Il y a par exemple des projets de petits entrepôts de 500 à 700m² en ville pour traiter de la pièce détachée urgente, répondre à un besoin urgent (ex : réparer un appareil médical) au cœur des villes telles que Paris, Lyon et bientôt Marseille.
Que faites-vous exactement à ce niveau à La Poste ?
Alexandre : Au sein de notre entité, Unité d’affaires Solutions Logistiques et Transport de Proximité, on conçoit des solutions différenciantes, qui ont vocation à diversifier nos activités. Elles sont basées sur l’évolution de la consommation et des besoins, comme la livraison plus fréquente sur des plus petites quantités. Les Supply Chain Manager sont confrontés à des demandes un peu nouvelles. La Poste apporte l’expertise de ses briques opérationnelles. En amont ou en aval de ces solutions Transport, on peut ajouter des actions qui peuvent être opérées par un postier, un tiers de confiance. Il a la capacité à gérer en amont des opérations de transport, des activités de tri, de stockage, la masterisation de matériel informatique ou en aval une solution transport : la veille sociale, comme apporter le repas aux seniors, ou la mise en service et l’installation de nouveaux smartphones. On donne le meilleur de La Poste, c’est-à-dire la proximité, service et le maillage, pour les besoins du groupe mais également pour des acteurs externes.

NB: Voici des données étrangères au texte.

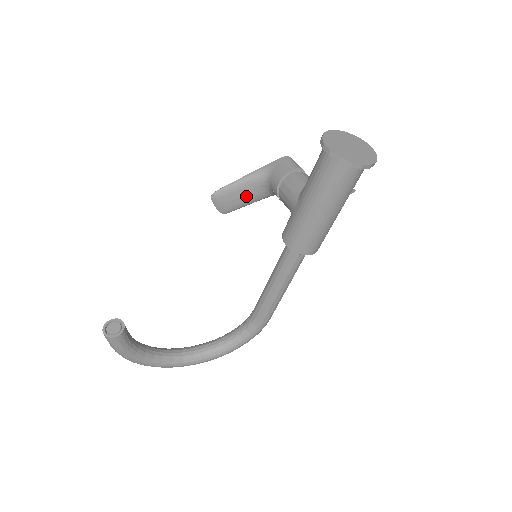
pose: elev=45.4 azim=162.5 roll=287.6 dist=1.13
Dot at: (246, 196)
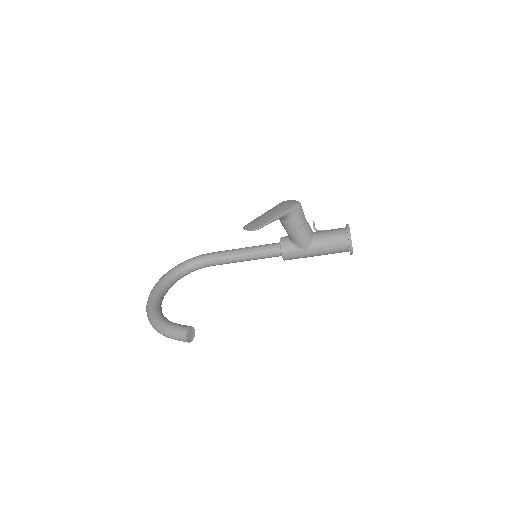
Dot at: occluded
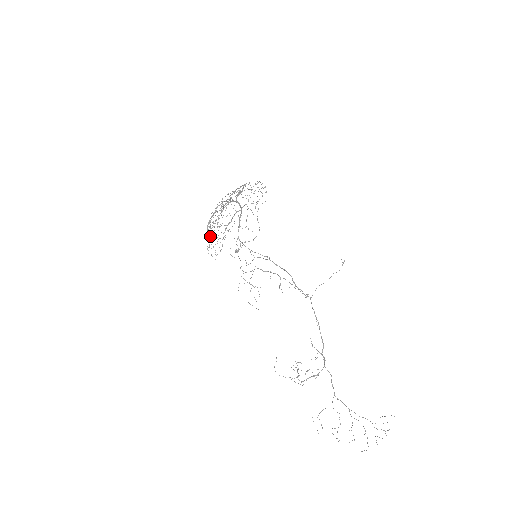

Est-ce toujours utile de livrer toujours plus vite, de servir le client aussi rapidement ?
Alexandre : Même si ce n’est pas toujours indispensable, livrer plus vite est devenu un schéma industriel. On ne vous laisse pas le choix de ralentir votre flux. Et si notre schéma industriel est fait pour la livraison rapide, il est difficile de passer à de la livraison lente. Alors on doit répondre à une diversité de questions instantanément : à quel moment le colis sort de l’entrepôt ? À quel moment je l’achemine vers le dernier km ? Qui garde le produit ? Qui peut massifier les stocks ? Là encore, on a des solutions : on peut avancer le produit, le concentrer et dès qu’on a suffisamment de volume, on peut respecter des délais J+1 ou plus. On va pouvoir livrer dans plus longtemps, ce qui est parfois plus difficile que la livraison du lendemain.
Comment évolue le cadre réglementaire et législatif ?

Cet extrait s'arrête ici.